Nell'iniziale formulazione dei suoi insegnamenti Shakyamuni spiega: "qual è la causa della vecchiaia e della morte? La nascita è la causa della vecchiaia e della morte". Questa enfasi sulla connessione e sull'interdipendenza sembrerebbero suggerire di primo acchito la svalutazione o addirittura l'annullamento dell'identità individuale. Ma le scritture buddiste approfondiscono la questione in un brano che dice:"sei tu il tuo maestro. Chi altri potrebbe esserlo? Quando hai raggiunto il controllo di te stesso, hai trovato un maestro di raro valore". Un altro passo riporta quelle che sono considerate le ultime parole di Shakyamuni: "sii luce a te stesso. Dipendi da te stesso. Tieniti saldo alla legge facendone una lampada e non dipendere da nient'altro". Entrambi i brani ci spronano a vivere autonomamente e fedeli a noi stessi. L'io a cui si riferiscono, tuttavia, non è il "piccolo io" intrappolato nei lacci dell'egoismo.
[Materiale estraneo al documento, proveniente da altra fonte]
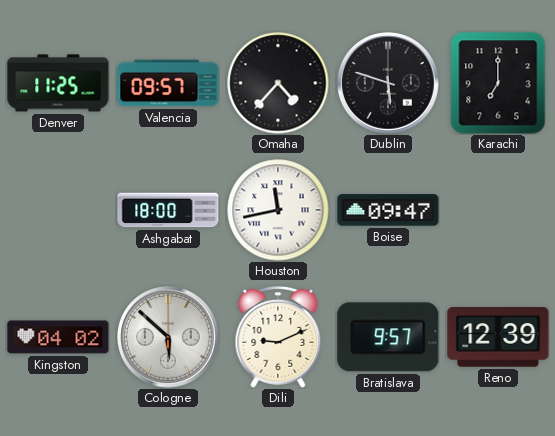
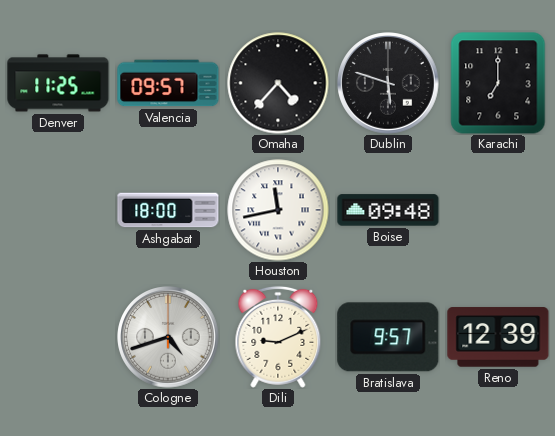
Boise: 09:47 -> 09:48
Kingston: 04:02 -> none
Cologne: 5:52 -> 4:42
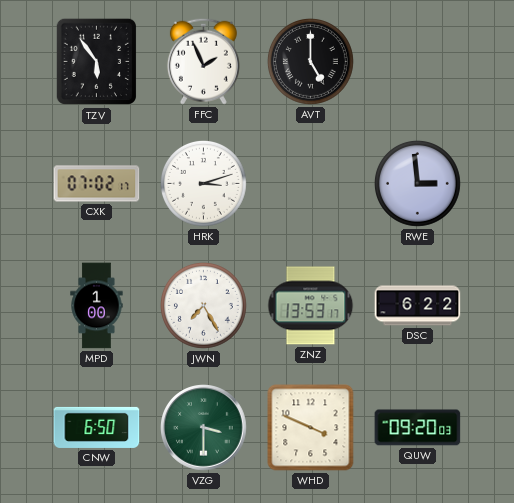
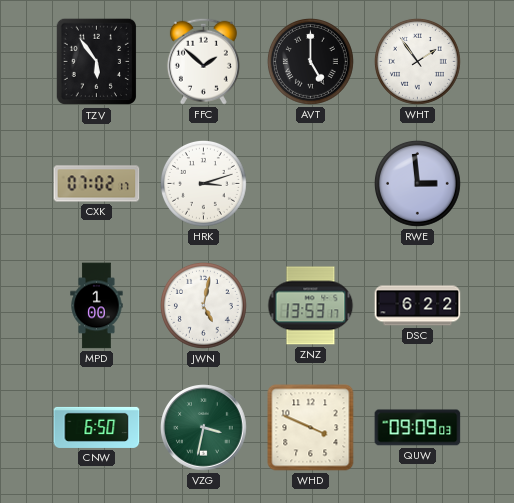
FFC: 1:56 -> 1:52
WHT: none -> 1:54
JWN: 7:25 -> 5:02
VZG: 3:30 -> 3:32
QUW: 09:20 -> 09:09
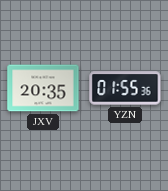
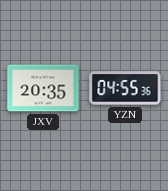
YZN: 01:55 -> 04:55
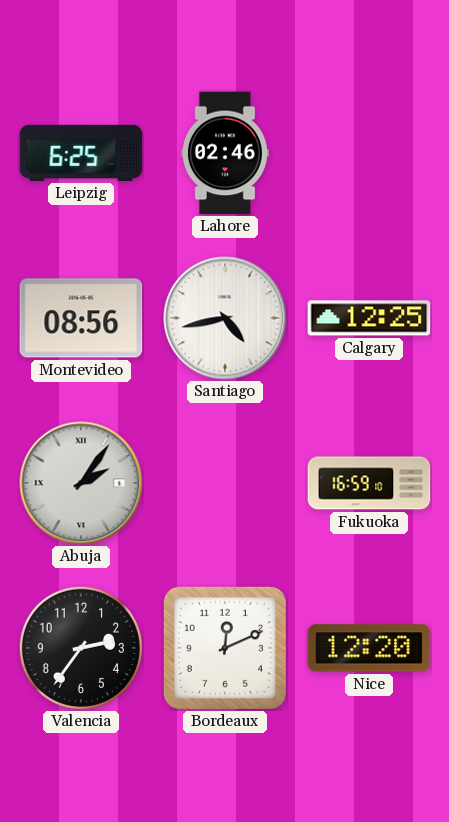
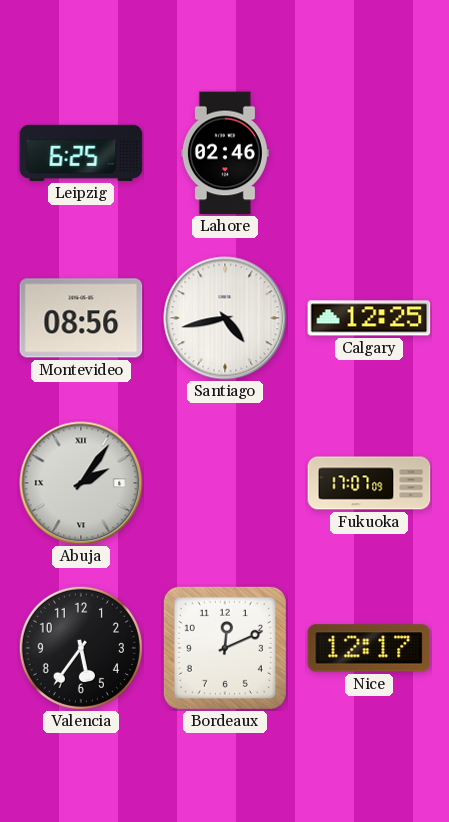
Fukuoka: 16:59 -> 17:07
Valencia: 2:36 -> 5:36
Nice: 12:20 -> 12:17
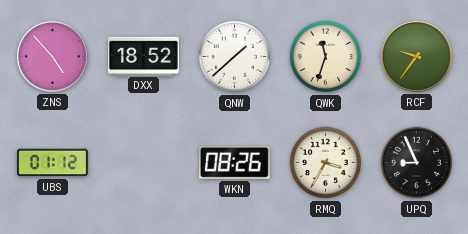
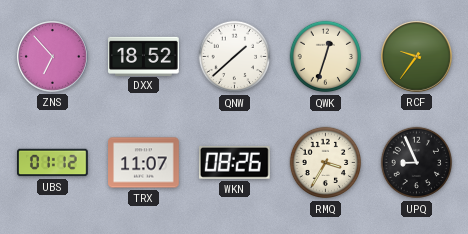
ZNS: 4:53 -> 6:53
QWK: 11:33 -> 12:33
TRX: none -> 11:07
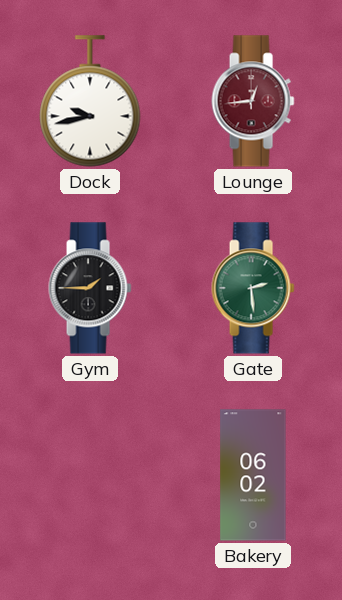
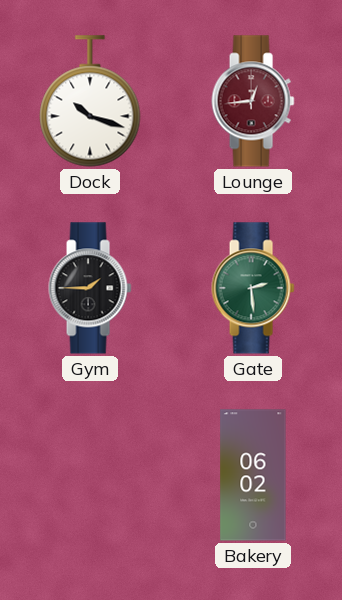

È invece il "grande io" che è in armonia con la vita dell'universo e tramite il quale le cause e gli effetti si intrecciano lungo l'infinitá dello spazio e del tempo. Analogo al sé unificatore e integrante che Carl Gustav Jung percepì nelle profondità dell'io, il grande io del Buddismo esprime l'apertura e l'ampiezza di carattere che ci permettono di condividere le sofferenze di tutti gli esseri come fossero le nostre. Il grande io cerca sempre di alleviare il dolore e di accrescere la felicità degli altri qui e ora, in mezzo alle realtà della vita quotidiana. Inoltre, il risveglio dinamico e vitale del grande io permette a ogni individuo di sperimentare sia la vita sia la morte con eguale soddisfazione.